▶ _Exercise description_: Set down, please, without alteration, the lines of the entries below from the first through the one containing "[209,656,290,673] (facultatif). ->".

(Edit difference data)
((
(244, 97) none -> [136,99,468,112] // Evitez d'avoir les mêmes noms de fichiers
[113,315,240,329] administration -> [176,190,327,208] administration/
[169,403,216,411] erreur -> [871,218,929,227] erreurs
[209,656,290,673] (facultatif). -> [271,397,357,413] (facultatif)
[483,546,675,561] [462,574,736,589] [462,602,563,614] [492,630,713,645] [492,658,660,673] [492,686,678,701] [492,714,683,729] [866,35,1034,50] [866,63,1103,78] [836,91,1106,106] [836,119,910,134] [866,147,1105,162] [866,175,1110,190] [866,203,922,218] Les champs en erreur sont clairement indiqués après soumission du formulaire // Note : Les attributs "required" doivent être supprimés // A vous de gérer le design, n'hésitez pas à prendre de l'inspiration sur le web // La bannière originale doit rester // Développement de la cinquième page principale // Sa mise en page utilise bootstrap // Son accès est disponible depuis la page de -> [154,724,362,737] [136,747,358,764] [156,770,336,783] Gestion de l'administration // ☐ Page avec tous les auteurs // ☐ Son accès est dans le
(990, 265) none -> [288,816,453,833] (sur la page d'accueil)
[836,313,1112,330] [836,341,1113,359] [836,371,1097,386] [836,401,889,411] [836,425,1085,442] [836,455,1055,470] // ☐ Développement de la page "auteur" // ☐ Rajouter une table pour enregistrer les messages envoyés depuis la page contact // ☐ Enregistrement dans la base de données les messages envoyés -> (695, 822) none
))
▶ _Your solution_:
(244, 97) none -> [136,99,468,112] // Evitez d'avoir les mêmes noms de fichiers
[113,315,240,329] administration -> [176,190,327,208] administration/
[169,403,216,411] erreur -> [871,218,929,227] erreurs
[209,656,290,673] (facultatif). -> [271,397,357,413] (facultatif)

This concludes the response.